SciScribe: Automating and contextualizing literature reviews in cardiac surgery

J Thorac Cardiovasc Surg. 2024 Sep 14:S0022-5223(24)00809-2. doi: 10.1016/j.jtcvs.2024.09.014. Online ahead of print.

Abstract

Background: The task of writing structured content reviews and guidelines has grown stronger and more complex. We propose to go beyond search tools and toward curation tools by automating time-consuming and repetitive steps of extracting and organizing information.

Methods: SciScribe is built as an extension of IBM's Deep Search platform, which provides document processing and search capabilities. This platform was used to ingest and search full-content publications from PubMed Central (PMC) and official, structured records from the ClinicalTrials and OpenPayments databases. Author names and NCT numbers, mentioned within the publications, were used to link publications to these official records as context.

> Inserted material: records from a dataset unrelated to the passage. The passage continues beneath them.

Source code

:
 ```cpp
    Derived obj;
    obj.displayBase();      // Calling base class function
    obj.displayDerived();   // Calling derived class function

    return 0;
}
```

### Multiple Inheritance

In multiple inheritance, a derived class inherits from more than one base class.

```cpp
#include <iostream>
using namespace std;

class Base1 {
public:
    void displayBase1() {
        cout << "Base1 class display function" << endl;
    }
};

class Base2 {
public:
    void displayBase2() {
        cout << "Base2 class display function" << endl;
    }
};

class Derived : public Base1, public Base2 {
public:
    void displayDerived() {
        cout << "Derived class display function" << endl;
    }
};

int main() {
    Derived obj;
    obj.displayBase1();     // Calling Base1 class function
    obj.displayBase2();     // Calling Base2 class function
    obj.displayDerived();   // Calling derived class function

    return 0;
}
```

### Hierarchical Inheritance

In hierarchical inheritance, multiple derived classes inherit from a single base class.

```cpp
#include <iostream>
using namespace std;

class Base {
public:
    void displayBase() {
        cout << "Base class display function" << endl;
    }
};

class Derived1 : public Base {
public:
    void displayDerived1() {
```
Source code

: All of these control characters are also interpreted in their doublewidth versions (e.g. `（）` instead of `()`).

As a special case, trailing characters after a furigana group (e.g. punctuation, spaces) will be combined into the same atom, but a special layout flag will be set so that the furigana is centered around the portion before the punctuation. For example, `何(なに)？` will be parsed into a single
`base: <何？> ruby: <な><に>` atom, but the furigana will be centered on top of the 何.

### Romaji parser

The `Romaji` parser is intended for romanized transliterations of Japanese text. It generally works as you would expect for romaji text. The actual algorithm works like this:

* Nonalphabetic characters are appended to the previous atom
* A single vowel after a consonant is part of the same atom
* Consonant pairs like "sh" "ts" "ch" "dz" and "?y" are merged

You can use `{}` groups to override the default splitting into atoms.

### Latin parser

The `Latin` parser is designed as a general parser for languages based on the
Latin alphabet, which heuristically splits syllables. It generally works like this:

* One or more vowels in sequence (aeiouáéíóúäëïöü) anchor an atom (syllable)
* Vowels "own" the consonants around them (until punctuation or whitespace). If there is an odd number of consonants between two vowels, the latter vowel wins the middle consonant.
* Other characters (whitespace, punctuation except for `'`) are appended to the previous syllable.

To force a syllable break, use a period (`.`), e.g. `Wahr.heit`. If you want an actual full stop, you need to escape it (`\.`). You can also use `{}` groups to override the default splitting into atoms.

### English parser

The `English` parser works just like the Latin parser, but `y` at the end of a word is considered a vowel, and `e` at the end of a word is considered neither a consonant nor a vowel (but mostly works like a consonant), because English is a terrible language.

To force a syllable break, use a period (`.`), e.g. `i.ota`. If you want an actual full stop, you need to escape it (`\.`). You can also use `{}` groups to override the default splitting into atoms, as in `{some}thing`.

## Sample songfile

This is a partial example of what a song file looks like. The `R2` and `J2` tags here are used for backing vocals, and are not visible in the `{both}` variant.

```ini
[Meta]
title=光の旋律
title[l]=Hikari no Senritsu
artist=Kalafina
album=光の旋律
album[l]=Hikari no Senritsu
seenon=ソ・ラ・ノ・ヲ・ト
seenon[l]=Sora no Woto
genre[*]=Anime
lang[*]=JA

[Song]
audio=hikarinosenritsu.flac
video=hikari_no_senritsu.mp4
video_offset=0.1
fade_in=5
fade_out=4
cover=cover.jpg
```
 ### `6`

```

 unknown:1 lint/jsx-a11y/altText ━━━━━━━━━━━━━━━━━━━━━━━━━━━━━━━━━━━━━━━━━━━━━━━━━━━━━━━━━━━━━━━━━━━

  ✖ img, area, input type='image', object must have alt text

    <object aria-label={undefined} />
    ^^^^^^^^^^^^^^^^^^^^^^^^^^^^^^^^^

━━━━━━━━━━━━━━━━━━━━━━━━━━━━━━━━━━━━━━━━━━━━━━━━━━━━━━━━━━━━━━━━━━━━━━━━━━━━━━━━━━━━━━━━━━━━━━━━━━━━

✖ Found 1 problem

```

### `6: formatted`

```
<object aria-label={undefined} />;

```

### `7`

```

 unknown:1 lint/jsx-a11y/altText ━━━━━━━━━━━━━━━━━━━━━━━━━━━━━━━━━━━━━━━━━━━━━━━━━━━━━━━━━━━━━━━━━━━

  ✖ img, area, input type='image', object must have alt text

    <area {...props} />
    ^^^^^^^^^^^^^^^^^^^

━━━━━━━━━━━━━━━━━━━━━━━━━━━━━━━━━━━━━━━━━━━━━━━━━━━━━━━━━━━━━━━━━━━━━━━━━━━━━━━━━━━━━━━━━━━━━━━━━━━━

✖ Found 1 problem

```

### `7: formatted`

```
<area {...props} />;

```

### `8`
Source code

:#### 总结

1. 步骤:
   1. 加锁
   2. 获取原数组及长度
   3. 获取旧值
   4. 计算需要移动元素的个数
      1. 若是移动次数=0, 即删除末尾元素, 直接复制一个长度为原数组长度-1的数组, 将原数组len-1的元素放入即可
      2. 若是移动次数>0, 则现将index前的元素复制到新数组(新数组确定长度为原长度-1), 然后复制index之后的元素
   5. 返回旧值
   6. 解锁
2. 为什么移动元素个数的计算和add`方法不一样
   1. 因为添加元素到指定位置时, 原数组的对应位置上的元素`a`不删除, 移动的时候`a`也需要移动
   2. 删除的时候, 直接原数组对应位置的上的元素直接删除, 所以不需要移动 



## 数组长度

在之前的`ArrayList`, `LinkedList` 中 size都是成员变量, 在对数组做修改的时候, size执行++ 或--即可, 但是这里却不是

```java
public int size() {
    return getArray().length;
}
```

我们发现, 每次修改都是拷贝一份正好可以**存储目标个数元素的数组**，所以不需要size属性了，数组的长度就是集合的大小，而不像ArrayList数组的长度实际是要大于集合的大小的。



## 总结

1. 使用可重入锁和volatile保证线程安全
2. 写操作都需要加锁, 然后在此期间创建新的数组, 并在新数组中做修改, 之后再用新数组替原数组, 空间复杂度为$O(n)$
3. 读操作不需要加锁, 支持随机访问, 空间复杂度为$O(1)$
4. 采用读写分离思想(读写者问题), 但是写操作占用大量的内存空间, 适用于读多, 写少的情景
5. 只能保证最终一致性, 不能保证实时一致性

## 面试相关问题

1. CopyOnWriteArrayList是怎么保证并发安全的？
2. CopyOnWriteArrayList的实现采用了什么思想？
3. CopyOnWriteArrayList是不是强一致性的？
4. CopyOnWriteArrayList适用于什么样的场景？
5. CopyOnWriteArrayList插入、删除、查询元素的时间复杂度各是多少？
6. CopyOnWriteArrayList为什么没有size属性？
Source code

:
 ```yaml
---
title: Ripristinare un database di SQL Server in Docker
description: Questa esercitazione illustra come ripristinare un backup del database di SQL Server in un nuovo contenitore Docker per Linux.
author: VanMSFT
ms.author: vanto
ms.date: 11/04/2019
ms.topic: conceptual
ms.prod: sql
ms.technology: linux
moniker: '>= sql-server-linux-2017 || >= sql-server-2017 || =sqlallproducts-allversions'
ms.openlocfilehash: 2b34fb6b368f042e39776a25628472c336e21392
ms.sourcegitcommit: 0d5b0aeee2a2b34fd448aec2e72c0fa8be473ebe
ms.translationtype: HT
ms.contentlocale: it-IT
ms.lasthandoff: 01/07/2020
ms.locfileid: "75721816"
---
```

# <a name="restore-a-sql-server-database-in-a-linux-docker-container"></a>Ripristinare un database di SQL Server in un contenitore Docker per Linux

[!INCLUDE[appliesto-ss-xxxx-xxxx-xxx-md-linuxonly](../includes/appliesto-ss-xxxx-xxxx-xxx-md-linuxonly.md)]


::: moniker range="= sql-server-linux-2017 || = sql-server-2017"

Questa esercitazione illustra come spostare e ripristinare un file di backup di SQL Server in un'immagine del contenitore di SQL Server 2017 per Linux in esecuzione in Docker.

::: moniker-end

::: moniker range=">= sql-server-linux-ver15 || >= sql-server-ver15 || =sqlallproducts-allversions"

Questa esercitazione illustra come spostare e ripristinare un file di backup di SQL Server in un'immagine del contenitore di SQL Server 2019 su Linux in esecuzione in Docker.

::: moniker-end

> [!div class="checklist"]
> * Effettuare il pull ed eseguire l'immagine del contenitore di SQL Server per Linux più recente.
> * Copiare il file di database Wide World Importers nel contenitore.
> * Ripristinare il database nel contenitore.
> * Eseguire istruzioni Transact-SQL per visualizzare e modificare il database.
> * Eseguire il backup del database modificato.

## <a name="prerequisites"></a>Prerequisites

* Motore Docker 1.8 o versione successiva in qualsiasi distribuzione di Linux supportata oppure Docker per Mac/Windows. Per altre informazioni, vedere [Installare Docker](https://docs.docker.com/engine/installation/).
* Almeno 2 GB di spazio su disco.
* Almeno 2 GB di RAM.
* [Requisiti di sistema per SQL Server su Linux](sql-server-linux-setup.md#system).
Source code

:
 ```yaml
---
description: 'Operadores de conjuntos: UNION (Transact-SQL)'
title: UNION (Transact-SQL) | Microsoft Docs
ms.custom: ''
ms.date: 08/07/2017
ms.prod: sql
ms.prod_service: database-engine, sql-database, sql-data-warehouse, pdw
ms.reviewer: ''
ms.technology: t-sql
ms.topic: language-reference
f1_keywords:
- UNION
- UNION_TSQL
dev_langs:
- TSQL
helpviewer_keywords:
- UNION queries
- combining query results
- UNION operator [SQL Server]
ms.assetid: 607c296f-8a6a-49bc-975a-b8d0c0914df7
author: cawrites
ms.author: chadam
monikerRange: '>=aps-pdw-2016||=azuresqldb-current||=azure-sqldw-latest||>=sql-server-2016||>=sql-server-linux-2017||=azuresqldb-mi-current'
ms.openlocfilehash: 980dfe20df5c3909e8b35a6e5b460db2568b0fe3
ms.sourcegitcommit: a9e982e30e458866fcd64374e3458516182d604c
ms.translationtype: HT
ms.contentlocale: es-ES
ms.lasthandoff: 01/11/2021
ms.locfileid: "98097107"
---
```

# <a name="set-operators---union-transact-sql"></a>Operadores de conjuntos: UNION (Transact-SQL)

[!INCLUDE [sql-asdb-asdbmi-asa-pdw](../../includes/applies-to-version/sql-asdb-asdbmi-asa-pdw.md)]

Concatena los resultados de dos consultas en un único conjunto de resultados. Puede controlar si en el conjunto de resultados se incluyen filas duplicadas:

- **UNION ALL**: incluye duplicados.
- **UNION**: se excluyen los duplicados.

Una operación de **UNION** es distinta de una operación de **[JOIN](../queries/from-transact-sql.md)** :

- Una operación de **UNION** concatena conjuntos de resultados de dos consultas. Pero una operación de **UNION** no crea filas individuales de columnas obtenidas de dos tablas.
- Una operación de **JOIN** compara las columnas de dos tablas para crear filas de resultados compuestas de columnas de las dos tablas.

Search strategies involve traditional keyword-based search as well as natural language question and answering via large language models (LLMs).

Results: SciScribe is a web-based tool that helps accelerate literature reviews through key features: (1) accumulating a personal collection from publication sources, such as PMC or other sources; (2) incorporating contextual information from external databases into the presented papers, promoting a more informed assessment by readers; (3) semantic questioning and answering of documents to quickly assess relevance and hierarchical organization; and (4) semantic question answering for each document within a collection, collated into tables.

Conclusions: Emergent language processing techniques are opening new avenues to accelerate and enhance the literature review process, for which we have demonstrated a use case implementation in cardiac surgery. SciScribe automates and accelerates this process, mitigates errors associated with repetition and fatigue, and contextualizes results by linking relevant external data sources instantaneously.

Keywords: ClinicalTrials; GenAI; OpenPayments; PubMed; contextualization; generative AI; large language model; literature review; literature search.